**Written task A**
Write out the passage of the article on R&B below from "That creativity is" up to and including "appeared in Forbes.".
** start Selection **
Although Edge, one of the executives most familiar with the U.S. R&B terrain, is British, his history in the genre reaches back to the mid-1980s, when he founded the Cooltempo label (releasing records by such artists as Eric B. & Rakim, Monie Love and EPMD), and later Warner Bros. in the U.S., where he worked with Meshell Ndegeocello and the Jungle Brothers. Given that background, “we’re not turned off by our new artists walking untested grounds” at RCA, he says.
Indeed, the Sony Music-owned label is leading the charge on a crop of singers whose influences span genres and generations, combining music the artists were raised on with the limitless listening possibilities available since the advent of streaming services. To wit: Jorja Smith, 21, has a sound that plays like a fusion of Amy Winehouse, Sade and early Erykah Badu; she cites Nina Simone and Nas — played regularly by her parents — as the soundtrack to her childhood. The same can be said of Khalid, who “grew up online, and took advantage of that, but with a mother who sang classic R&B,” says Tunji Balogun, RCA’s exec VP of A&R.
Khalid, who has performed on five top 20 singles before reaching his 21st birthday, says he signed with the major because RCA “understood my vision and could help me find ways to amplify it.” He adds, “It was important that I was given the freedom to be myself creatively.”
That creativity is reaching more ears than ever: Together, R&B and hip-hop claimed 31% of total album-equivalent volume for the first half of 2018, surpassing rock, which is the second-biggest genre at 23%, according to Nielsen Music. On the radio dial, among people 18-49, the average quarter-hour audience share of Urban Contemporary stations has increased by 15% in the past four years. In fact, African-American listeners make up 13.5% of the total national radio audience (people ages 12 or older), and listenership among African-Americans is up 5% in the past half decade. As a group, African-American audiences interact with radio more than any other medium, according to a study that appeared in Forbes.
Perhaps the best proof of the movement’s peak in the past couple years is the number of artists who are being recognized by the Grammys for advancing the medium — and they’re not only nommed for R&B and Urban Contemporary awards. Gambino, Monáe, H.E.R., Smith and last year’s multi-nominee SZA (who scored four nominations this year for her featured soulful singing on Kendrick Lamar’s “All the Stars,” from “Black Panther”) all earned nods in the awards’ big four categories.
So what brought R&B back? The caliber of the artists, contends Derrick “DC” Corbett, program director at Philadelphia iHeartRadio R&B stations Power 99 and WDAS. “Last year, we saw with Bruno Mars, H.E.R., Ella Mai, Jacquees and Daniel Caesar that the younger audience is more accepting of this art form because the quality of the music is simply better,” Corbett says. ” Mai’s “Boo’d Up” was one of the biggest singles of the summer. “It’s not melodic hip-hop or trap soul or some of the monikers that have been passed down to avoid the R&B title,” Corbett continues. “This new stuff is just good R&B music that happens to lean on [1990s-era] forefathers like D’Angelo, Usher, Alicia, Mary J. Blige and Babyface in its styling.”
** end Selection **
**Written task B**
In the records, change "common name" to "vernacular name" in every line from the start of the records up to and including the line with "family: Sertulariidae". Leave everything else unchanged, and give only those lines.
** start Dataset entries **
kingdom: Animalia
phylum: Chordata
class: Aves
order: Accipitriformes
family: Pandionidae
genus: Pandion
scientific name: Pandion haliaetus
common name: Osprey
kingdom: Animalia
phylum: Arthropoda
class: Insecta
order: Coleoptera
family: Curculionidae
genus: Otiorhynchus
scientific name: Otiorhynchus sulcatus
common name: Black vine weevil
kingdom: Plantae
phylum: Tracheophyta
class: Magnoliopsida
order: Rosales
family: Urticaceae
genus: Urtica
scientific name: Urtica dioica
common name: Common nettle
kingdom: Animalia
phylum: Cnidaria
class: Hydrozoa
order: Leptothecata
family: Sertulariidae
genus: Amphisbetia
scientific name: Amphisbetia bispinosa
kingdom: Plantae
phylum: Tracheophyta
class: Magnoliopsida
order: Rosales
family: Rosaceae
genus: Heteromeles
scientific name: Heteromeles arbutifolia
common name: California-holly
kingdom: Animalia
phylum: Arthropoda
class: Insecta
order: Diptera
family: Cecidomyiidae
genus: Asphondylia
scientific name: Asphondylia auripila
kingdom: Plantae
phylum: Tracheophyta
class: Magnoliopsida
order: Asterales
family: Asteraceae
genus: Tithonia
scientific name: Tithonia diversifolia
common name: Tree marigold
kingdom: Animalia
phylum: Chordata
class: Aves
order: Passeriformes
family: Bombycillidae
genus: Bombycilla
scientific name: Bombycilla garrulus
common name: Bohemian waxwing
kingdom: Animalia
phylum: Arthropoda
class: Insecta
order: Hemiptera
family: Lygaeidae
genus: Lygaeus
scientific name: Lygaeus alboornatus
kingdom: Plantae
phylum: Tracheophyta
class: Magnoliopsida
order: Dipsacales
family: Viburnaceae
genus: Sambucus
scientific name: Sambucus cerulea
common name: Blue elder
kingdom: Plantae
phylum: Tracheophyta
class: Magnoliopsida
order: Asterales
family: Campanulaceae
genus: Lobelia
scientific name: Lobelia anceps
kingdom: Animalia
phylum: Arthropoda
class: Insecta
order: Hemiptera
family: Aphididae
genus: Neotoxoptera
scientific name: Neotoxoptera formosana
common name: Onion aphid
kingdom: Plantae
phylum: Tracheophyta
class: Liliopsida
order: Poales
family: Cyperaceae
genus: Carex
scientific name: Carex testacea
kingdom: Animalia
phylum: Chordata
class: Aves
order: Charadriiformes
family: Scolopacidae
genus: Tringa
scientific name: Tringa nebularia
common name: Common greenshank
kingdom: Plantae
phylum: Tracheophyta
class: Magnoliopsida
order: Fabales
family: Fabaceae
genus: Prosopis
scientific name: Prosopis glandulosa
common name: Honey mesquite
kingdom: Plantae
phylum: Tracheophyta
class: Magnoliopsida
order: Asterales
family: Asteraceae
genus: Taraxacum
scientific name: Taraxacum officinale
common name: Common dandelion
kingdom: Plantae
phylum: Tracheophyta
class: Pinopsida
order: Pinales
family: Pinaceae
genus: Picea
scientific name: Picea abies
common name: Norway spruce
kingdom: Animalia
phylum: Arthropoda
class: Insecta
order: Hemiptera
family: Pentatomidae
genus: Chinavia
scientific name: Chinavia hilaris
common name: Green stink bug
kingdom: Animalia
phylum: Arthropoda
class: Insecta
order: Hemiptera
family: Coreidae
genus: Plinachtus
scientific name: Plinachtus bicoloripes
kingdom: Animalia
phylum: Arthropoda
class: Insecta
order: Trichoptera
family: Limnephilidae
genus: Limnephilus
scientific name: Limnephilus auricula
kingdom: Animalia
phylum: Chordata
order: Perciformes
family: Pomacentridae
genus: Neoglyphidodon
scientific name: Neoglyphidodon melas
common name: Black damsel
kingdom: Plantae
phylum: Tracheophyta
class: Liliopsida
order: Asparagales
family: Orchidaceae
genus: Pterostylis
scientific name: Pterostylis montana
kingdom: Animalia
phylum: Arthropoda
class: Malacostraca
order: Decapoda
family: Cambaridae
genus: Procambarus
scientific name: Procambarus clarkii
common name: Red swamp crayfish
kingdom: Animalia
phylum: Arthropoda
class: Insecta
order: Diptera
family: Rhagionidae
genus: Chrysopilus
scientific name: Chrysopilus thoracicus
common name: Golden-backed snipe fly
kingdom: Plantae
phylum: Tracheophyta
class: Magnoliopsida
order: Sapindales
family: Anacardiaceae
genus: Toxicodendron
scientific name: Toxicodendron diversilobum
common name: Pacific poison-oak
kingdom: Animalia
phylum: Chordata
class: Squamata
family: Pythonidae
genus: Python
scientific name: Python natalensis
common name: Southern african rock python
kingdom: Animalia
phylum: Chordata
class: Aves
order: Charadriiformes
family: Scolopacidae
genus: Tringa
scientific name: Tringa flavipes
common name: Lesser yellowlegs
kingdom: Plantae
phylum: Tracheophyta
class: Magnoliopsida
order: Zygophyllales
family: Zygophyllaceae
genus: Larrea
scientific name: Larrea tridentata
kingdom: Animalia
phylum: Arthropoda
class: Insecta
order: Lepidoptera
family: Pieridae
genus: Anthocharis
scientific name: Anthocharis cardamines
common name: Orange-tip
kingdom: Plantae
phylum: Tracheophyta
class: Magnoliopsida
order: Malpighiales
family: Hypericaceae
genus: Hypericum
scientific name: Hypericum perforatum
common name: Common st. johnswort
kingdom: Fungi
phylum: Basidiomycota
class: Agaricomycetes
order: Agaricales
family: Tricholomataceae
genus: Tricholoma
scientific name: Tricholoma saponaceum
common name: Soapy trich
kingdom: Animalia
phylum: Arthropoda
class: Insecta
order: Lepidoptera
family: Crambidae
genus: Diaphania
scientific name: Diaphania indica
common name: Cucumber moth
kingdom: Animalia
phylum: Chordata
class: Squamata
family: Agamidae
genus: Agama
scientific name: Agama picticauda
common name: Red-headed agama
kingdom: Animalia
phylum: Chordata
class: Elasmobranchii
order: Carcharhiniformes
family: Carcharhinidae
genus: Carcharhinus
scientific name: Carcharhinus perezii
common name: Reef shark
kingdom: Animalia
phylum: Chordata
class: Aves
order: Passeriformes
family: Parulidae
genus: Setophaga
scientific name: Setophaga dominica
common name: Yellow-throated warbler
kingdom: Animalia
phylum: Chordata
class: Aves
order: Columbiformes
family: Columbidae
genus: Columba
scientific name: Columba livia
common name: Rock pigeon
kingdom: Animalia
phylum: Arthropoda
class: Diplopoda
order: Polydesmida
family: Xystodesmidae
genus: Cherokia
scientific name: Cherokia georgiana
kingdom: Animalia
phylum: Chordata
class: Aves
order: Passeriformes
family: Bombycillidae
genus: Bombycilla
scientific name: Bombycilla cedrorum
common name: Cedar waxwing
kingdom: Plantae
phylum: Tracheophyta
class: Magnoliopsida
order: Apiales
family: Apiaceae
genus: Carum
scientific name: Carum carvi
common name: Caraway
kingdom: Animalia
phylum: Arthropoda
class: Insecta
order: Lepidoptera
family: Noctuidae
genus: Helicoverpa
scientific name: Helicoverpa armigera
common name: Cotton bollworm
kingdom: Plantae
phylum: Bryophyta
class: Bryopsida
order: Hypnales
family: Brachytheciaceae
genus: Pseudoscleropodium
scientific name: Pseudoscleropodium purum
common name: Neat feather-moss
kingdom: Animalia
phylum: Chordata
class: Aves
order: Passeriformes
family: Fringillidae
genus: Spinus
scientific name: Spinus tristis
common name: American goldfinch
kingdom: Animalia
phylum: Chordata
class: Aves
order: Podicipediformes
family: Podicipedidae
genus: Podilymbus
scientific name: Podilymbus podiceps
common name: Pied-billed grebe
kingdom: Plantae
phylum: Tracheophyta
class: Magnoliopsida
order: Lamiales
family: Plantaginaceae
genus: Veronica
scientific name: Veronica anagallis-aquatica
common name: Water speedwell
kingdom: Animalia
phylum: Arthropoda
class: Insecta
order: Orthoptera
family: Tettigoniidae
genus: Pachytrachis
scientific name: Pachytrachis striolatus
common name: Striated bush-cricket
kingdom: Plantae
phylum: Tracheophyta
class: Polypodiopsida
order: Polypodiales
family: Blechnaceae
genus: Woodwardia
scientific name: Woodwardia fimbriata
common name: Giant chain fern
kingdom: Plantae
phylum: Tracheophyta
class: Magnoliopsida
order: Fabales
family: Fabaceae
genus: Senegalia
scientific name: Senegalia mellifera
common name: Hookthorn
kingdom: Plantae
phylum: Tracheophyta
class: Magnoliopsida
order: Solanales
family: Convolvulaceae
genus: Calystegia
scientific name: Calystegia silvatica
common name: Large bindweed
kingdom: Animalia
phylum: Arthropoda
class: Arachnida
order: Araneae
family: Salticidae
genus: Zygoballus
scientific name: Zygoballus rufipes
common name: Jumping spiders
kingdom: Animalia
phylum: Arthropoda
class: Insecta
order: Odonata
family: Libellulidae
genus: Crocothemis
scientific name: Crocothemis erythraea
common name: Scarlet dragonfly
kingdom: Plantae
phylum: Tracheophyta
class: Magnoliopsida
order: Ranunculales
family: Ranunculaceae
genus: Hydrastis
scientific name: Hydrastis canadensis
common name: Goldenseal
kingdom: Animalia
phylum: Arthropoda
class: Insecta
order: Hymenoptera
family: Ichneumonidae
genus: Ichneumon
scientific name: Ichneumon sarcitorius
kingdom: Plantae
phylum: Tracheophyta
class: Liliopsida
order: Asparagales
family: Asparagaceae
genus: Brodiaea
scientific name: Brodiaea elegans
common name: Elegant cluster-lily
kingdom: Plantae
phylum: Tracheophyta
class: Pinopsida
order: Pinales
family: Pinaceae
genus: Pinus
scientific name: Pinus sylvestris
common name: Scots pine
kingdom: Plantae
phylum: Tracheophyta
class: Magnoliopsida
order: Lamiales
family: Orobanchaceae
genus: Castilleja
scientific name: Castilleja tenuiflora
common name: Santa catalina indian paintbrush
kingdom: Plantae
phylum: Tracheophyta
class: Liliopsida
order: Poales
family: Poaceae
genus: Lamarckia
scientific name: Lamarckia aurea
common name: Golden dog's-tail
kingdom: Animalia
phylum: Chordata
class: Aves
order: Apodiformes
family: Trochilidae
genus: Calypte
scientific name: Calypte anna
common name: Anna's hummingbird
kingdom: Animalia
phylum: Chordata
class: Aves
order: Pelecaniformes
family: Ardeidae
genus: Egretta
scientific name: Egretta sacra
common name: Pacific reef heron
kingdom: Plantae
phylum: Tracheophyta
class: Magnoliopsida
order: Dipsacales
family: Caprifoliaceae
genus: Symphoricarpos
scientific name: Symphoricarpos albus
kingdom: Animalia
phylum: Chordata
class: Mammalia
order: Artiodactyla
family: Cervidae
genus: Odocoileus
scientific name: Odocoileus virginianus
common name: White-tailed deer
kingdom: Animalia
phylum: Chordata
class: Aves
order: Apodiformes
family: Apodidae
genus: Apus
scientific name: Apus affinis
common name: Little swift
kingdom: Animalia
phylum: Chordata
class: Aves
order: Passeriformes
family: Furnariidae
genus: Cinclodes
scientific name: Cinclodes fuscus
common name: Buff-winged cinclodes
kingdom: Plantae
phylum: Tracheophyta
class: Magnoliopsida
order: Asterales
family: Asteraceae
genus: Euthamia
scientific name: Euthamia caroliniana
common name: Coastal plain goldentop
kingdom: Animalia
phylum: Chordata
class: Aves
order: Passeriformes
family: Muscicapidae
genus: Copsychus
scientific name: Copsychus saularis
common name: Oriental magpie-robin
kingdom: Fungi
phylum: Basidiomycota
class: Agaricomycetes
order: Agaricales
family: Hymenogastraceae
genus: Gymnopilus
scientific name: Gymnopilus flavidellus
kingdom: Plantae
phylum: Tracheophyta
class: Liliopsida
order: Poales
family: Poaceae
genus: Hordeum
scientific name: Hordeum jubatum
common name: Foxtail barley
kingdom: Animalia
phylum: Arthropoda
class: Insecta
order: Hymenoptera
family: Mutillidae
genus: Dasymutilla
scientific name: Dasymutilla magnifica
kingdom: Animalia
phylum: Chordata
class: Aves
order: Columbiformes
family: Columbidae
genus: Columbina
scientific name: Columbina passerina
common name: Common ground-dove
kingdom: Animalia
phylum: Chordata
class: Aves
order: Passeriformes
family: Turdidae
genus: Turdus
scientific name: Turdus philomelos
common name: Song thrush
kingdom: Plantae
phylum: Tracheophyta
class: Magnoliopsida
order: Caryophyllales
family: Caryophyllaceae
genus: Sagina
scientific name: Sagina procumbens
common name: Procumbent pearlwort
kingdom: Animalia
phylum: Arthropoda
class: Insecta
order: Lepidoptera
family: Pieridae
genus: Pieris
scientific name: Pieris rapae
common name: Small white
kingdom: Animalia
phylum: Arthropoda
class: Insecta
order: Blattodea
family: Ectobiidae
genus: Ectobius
** end Dataset entries **
**Worked answer A**
That creativity is reaching more ears than ever: Together, R&B and hip-hop claimed 31% of total album-equivalent volume for the first half of 2018, surpassing rock, which is the second-biggest genre at 23%, according to Nielsen Music. On the radio dial, among people 18-49, the average quarter-hour audience share of Urban Contemporary stations has increased by 15% in the past four years. In fact, African-American listeners make up 13.5% of the total national radio audience (people ages 12 or older), and listenership among African-Americans is up 5% in the past half decade. As a group, African-American audiences interact with radio more than any other medium, according to a study that appeared in Forbes.

**Worked answer B**
kingdom: Animalia
phylum: Chordata
class: Aves
order: Accipitriformes
family: Pandionidae
genus: Pandion
scientific name: Pandion haliaetus
vernacular name: Osprey
kingdom: Animalia
phylum: Arthropoda
class: Insecta
order: Coleoptera
family: Curculionidae
genus: Otiorhynchus
scientific name: Otiorhynchus sulcatus
vernacular name: Black vine weevil
kingdom: Plantae
phylum: Tracheophyta
class: Magnoliopsida
order: Rosales
family: Urticaceae
genus: Urtica
scientific name: Urtica dioica
vernacular name: Common nettle
kingdom: Animalia
phylum: Cnidaria
class: Hydrozoa
order: Leptothecata
family: Sertulariidae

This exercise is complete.